FRAGMENTO>
========
Por otra parte, ese siglo XX cambalache nos ha legado unos avances técnicos que parecían inimaginables. Un avión nos lleva en cuatro horas desde París a Nueva York. Un ascensor nos sube ochenta pisos con sólo apretar un botón. Un automóvil moderno puede llevarnos de un lugar a otro a trescientos kilómetros por hora. Un robot construido en Japón hace los trabajos de un criado o de un mayordomo.
Las comunicaciones nos han desbordado. Millones de ejemplares de periódicos y revistas se publican a diario en el mundo. Emisoras de Onda Media envían sus mensajes por todos los rincones de la tierra en cuestión de segundos. La televisión suministra al momento imágenes de acontecimientos que ocurren en los países más lejanos. Internet nos conecta al instante y a un costo reducido con millones de personas en el mundo. El teléfono móvil, o celular, nos permite llevar en el bolsillo del pantalón un pequeño aparato a través del cual podemos mandar mensajes hablados o escritos de un extremo a otro de la tierra.
========
EJERCICIOS PROPUESTOS>
**A.** En el fragmento sobre los avances del siglo XX, ¿por qué se afirma que las comunicaciones nos han desbordado? Responde en una a tres oraciones.
**B.** Prosigue el fragmento sobre los avances técnicos del siglo XX a partir de su última oración.

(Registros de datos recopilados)
========
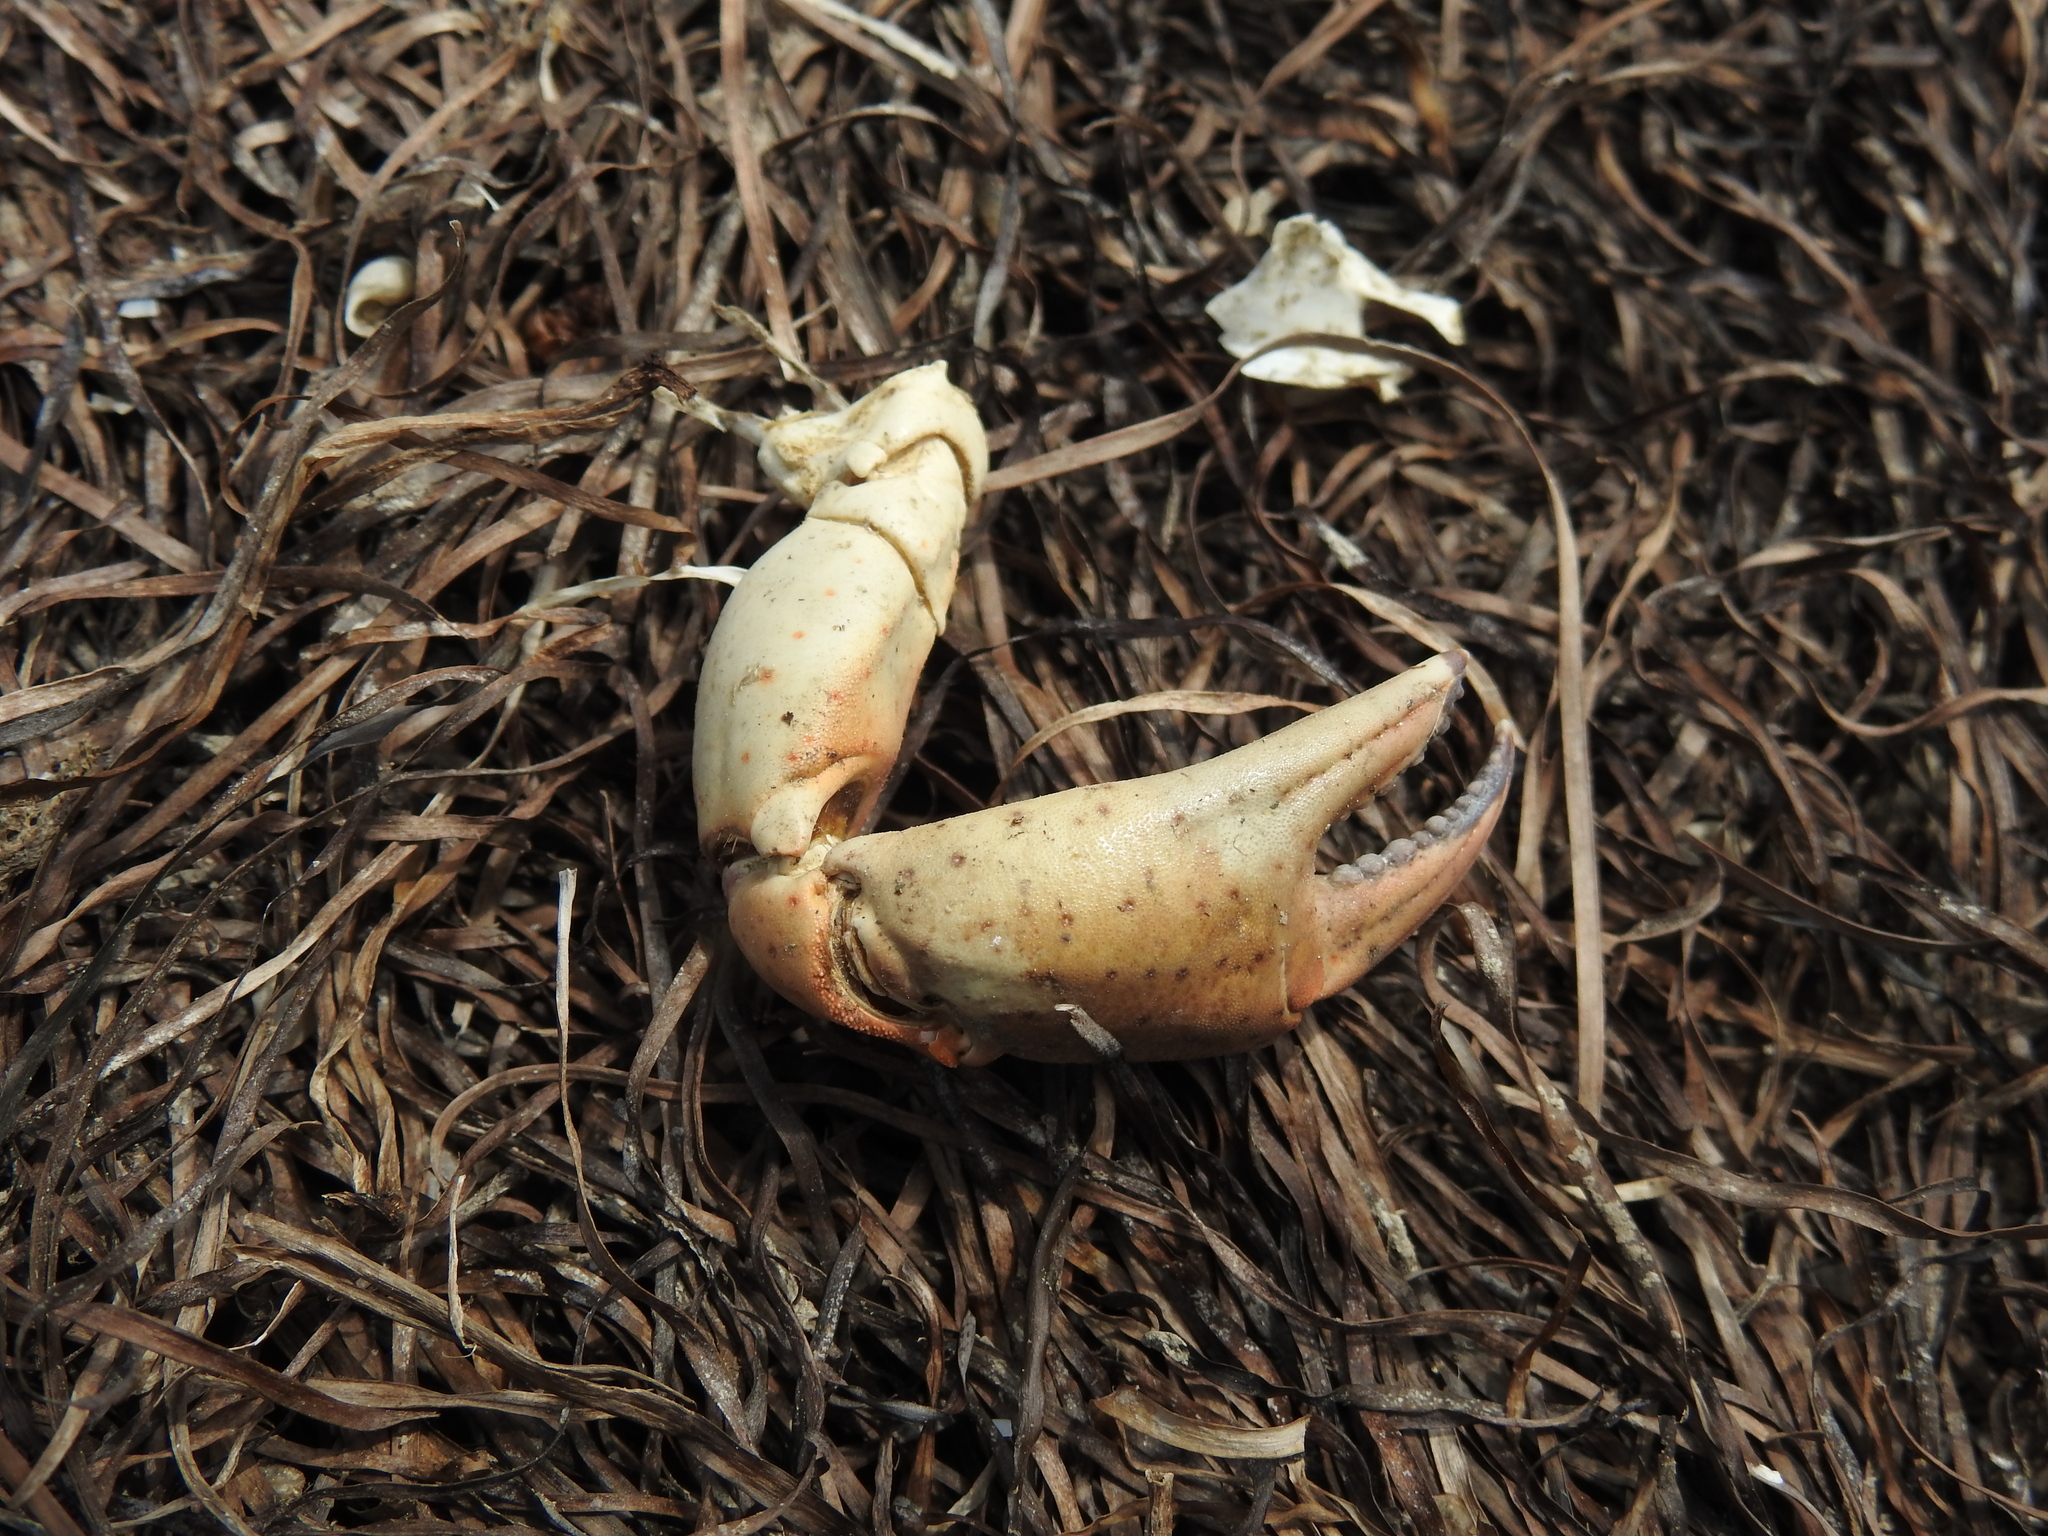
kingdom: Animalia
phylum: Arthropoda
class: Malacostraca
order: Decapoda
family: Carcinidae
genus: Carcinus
========
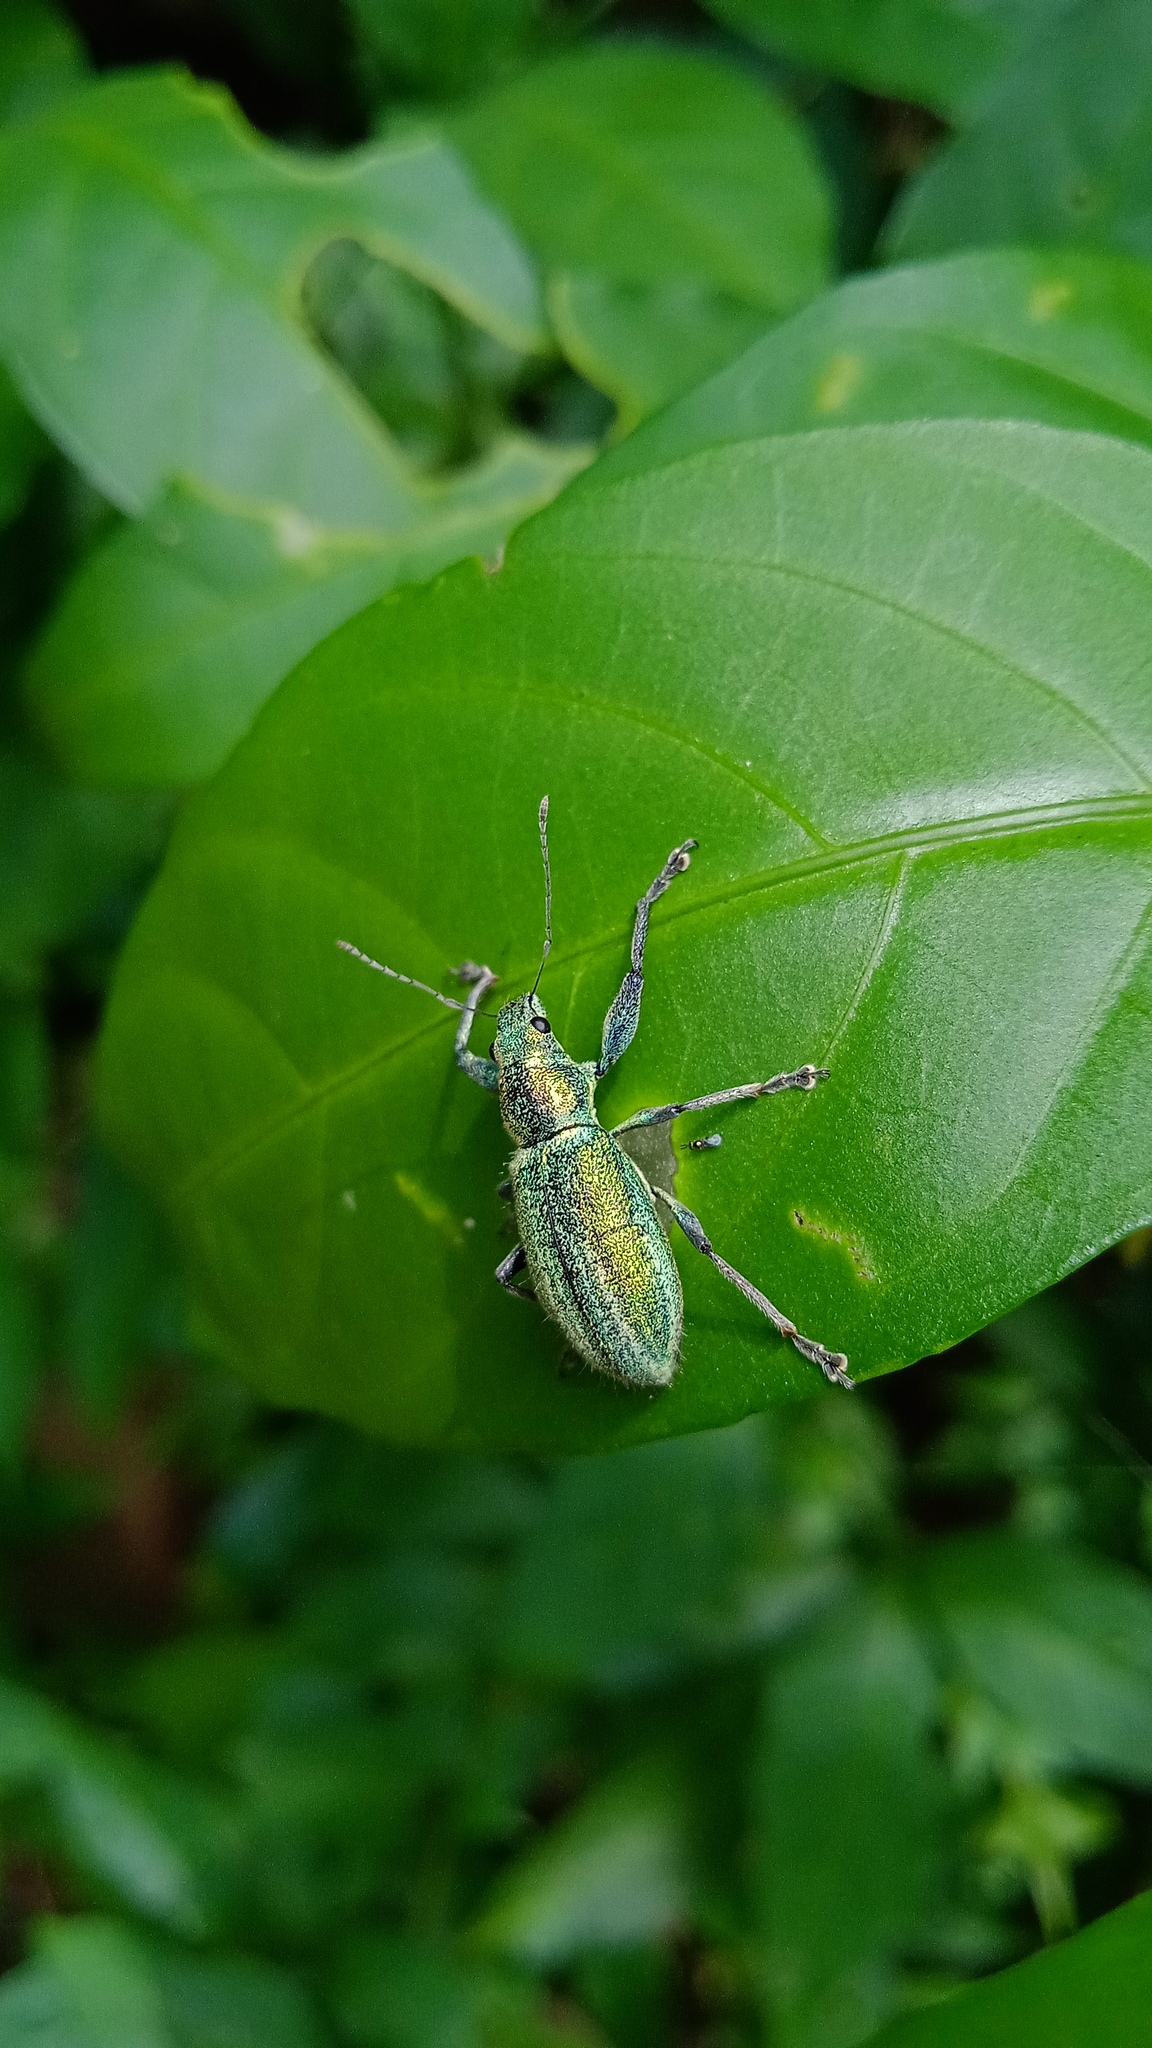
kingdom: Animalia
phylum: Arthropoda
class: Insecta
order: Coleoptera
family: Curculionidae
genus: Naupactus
========
RESPUESTAS DADAS>
**A.** A diario se publican en el mundo millones de ejemplares de periódicos y revistas, y las emisoras de Onda Media envían sus mensajes a todos los rincones de la tierra en segundos. La televisión ofrece al momento imágenes de acontecimientos lejanos, e Internet nos conecta al instante y a bajo costo con millones de personas. Además, el teléfono móvil permite mandar mensajes hablados o escritos de un extremo a otro de la tierra con un pequeño aparato que cabe en el bolsillo.

**B.**
El impacto del desarrollo científico y técnico sobre el pensamiento religioso ha modificado algunas maneras de concebir el hecho religioso y la función de Dios en el universo.
Pero en todo ese progreso que nadie discute, ¿hay razones para negar la existencia de Dios? ¿Podemos prescindir de Dios? ¿Es Dios creíble ahora, en el siglo XXI?
El gran compositor valenciano, ya fallecido, Joaquín Rodrigo, ciego de nacimiento, respondió en su día al novelista catalán José María Gironella cuando éste le preguntó qué lugar ocupa Dios en el mundo actual. “El mundo es infinito –dijo Rodrigo-. El universo es infinito. Ninguna conquista cambiará nada sustancial. Cuantos más secretos el hombre, en su evolución ascendente, consiga dominar, más motivos concretos tendrá para admirar la omnipotencia de Dios”.
¡Esto lo dice un ciego! ¡Cuánta luz en su cerebro!.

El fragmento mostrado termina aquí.